Collected data:

◇ ◇ ◇

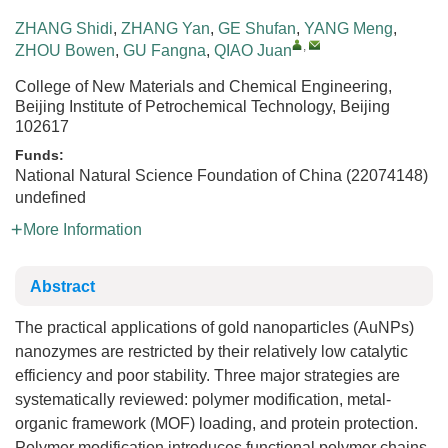
ZHANG Shidi
,
ZHANG Yan
,
GE Shufan
,
YANG Meng
,
,
ZHOU Bowen
,
GU Fangna
,
QIAO Juan
College of New Materials and Chemical Engineering,
Beijing Institute of Petrochemical Technology, Beijing
102617
Funds:
National Natural Science Foundation of China (22074148)
undefined
More Information
Abstract
The practical applications of gold nanoparticles (AuNPs)
nanozymes are restricted by their relatively low catalytic
efficiency and poor stability. Three major strategies are
systematically reviewed: polymer modification, metal-
organic framework (MOF) loading, and protein protection.
Polymer modification introduces functional polymer chains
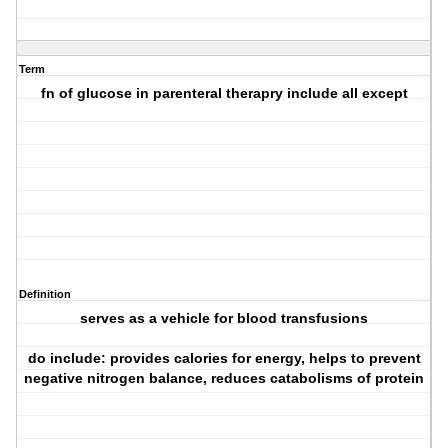
Term
fn of glucose in parenteral therapry include all except
Definition
serves as a vehicle for blood transfusions
do include: provides calories for energy, helps to prevent
negative nitrogen balance, reduces catabolisms of protein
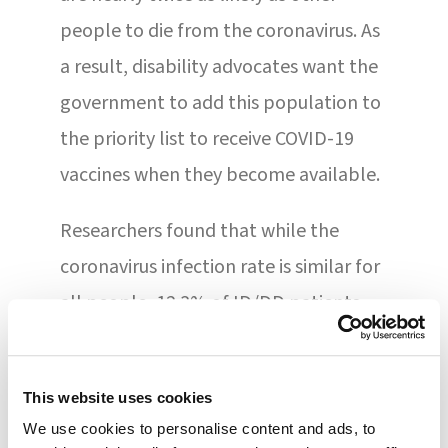
people to die from the coronavirus. As
a result, disability advocates want the
government to add this population to
the priority list to receive COVID-19
vaccines when they become available.
Researchers found that while the
coronavirus infection rate is similar for
all people, 12.3% of ID/DD patients
who contracted COVID-19 died from
the infection, compared to 6.7% of
This website uses cookies
individuals in the general population.
We use cookies to personalise content and ads, to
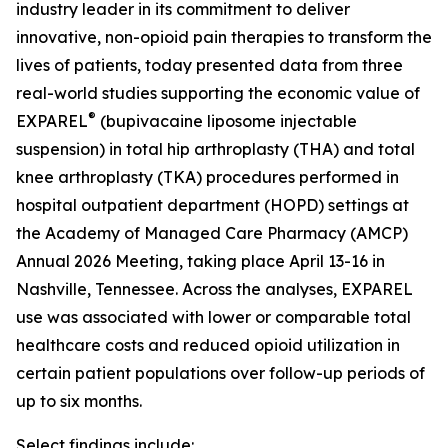
industry leader in its commitment to deliver
innovative, non-opioid pain therapies to transform the
lives of patients, today presented data from three
real-world studies supporting the economic value of
®
EXPAREL
(bupivacaine liposome injectable
suspension) in total hip arthroplasty (THA) and total
knee arthroplasty (TKA) procedures performed in
hospital outpatient department (HOPD) settings at
the Academy of Managed Care Pharmacy (AMCP)
Annual 2026 Meeting, taking place April 13-16 in
Nashville, Tennessee. Across the analyses, EXPAREL
use was associated with lower or comparable total
healthcare costs and reduced opioid utilization in
certain patient populations over follow-up periods of
up to six months.
Select findings include:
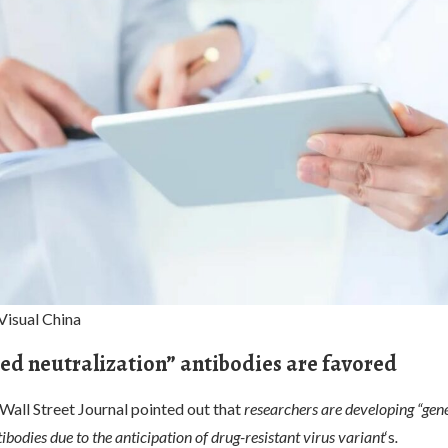
Visual China
ed neutralization” antibodies are favored
e Wall Street Journal pointed out that
researchers are developing “gen
tibodies due to the anticipation of drug-resistant virus variant
‘s
.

◇ ◇ ◇

### REQUIREMENT
Every line in the data above that includes the word "total" should be copied.

### WRITTEN ANSWER
suspension) in total hip arthroplasty (THA) and total
use was associated with lower or comparable total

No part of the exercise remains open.